*TEXTO FORNECIDO*.

╔══

Analisemos os exemplos citados:
1. Deslizamento – Derivado do verbo deslizar. Há em português o verbo deslisar, com s (des + liso + ar), com o mesmo sentido de alisar, tornar liso, e deslizar, com z, que significa escorregar, resvalar, passar de manso.[1]
O verbo deslizar, de origem incerta e de formação mais antiga que deslisar, já se encontra registrado no dicionário de Moraes (1813). Em espanhol, o verbo deslizar também se escreve com z enquanto liso se escreve com s, fato este que, segundo Nascentes indica origens diversas para ambos os vocábulos.[2] Para outros, o vocábulo teria vindo para o português através do espanhol, o que explicaria a grafia com z.[3]
2. Esvaziamento – Derivado de esvaziar, que por sua vez, origina-se de vazio, do latim vacivus, vago, desocupado. Neste caso, entende-se mais facilmente porque vazio se deve grafar com z. Segundo a fonética histórica, os grupos ti e ci, do latim vulgar, evoluíram naturalmente para z. Ex.: judiciu, juízo; cinícia, cinza; ratione, razão. Somente em palavras introduzidas posteriormente pelas camadas mais cultas da população, ti evoluiu para ç. Ex.: gratia, graça; capitia, cabeça.[4]
3. Extravasamento – Embora vazio e vazar se escrevam com z, extravasar, do mesmo modo que envasar, deve grafar-se com s. Todos os léxicos relacionam estes verbos com vaso, do latim vasum.
4. Atraso – Deverbal de atrasar, formado de atrás + ar. Atrás por sua vez, formou-se da preposição a +trás, que se escreve com s, ao contrário de traz, do verbo trazer, que se escreve com z. É óbvio, portanto, que atraso e todos os seus cognatos devem ser escritos com se não com z.
Muitas outras palavras existem em que vacilamos entre s e z. Na dúvida, o melhor é recorrer a um bom dicionário ou, se possível, a mais de um, pois muitas vezes há divergências até mesmo entre os lexicógrafos.
Nos exemplos citados as formas corretas são: “hérnia hiatal por deslizamento”, “retardo de esvaziamento”, “extravasamento de líquido” e “atraso na eliminação do contraste”.

╚══

*MATERIAL COLETADO*.
╔══

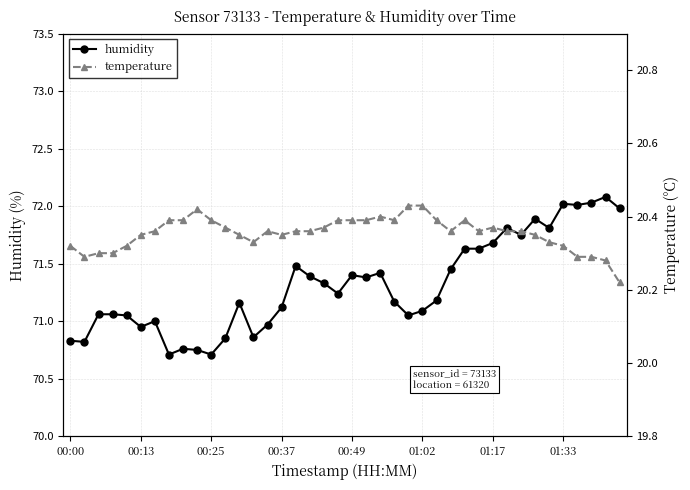

What is the value of the humidity point at the 30th from the left?

71.6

╚══

*INSTRUÇÕES*.
• A. Responda, com base no texto sobre a grafia com s ou z:
(i) Em que dicionário, e de que ano, o verbo deslizar já se encontra registrado?
(ii) Segundo a fonética histórica, para que som evoluíram naturalmente os grupos ti e ci do latim vulgar?
(iii) De que palavra latina vem vaso, com o qual os léxicos relacionam extravasar e envasar?
• B. Reescreva em forma de lista o parágrafo do texto sobre a grafia com s ou z que começa por "2. Esvaziamento", mantendo os fatos principais.
• C. Resuma em duas frases o texto sobre a grafia com s ou z.

*RESPOSTAS EM ORDEM*.
• A.
(i) No dicionário de Moraes, de 1813.
(ii) Para z.
(iii) De vasum.

• B.
- Esvaziamento deriva de esvaziar, que se origina de vazio, do latim vacivus (vago, desocupado).
- Vazio se grafa com z porque, segundo a fonética histórica, os grupos ti e ci do latim vulgar evoluíram naturalmente para z (judiciu > juízo; cinícia > cinza; ratione > razão).
- Somente em palavras introduzidas posteriormente pelas camadas mais cultas da população ti evoluiu para ç (gratia > graça; capitia > cabeça).

• C. O texto explica pela origem das palavras a grafia de deslizamento, esvaziamento, extravasamento e atraso: deslizar e vazio se escrevem com z, enquanto extravasar, ligado a vaso, e atraso, formado a partir de atrás, se escrevem com s. Em caso de dúvida entre s e z, recomenda-se recorrer a um bom dicionário ou a mais de um, pois há divergências até mesmo entre os lexicógrafos.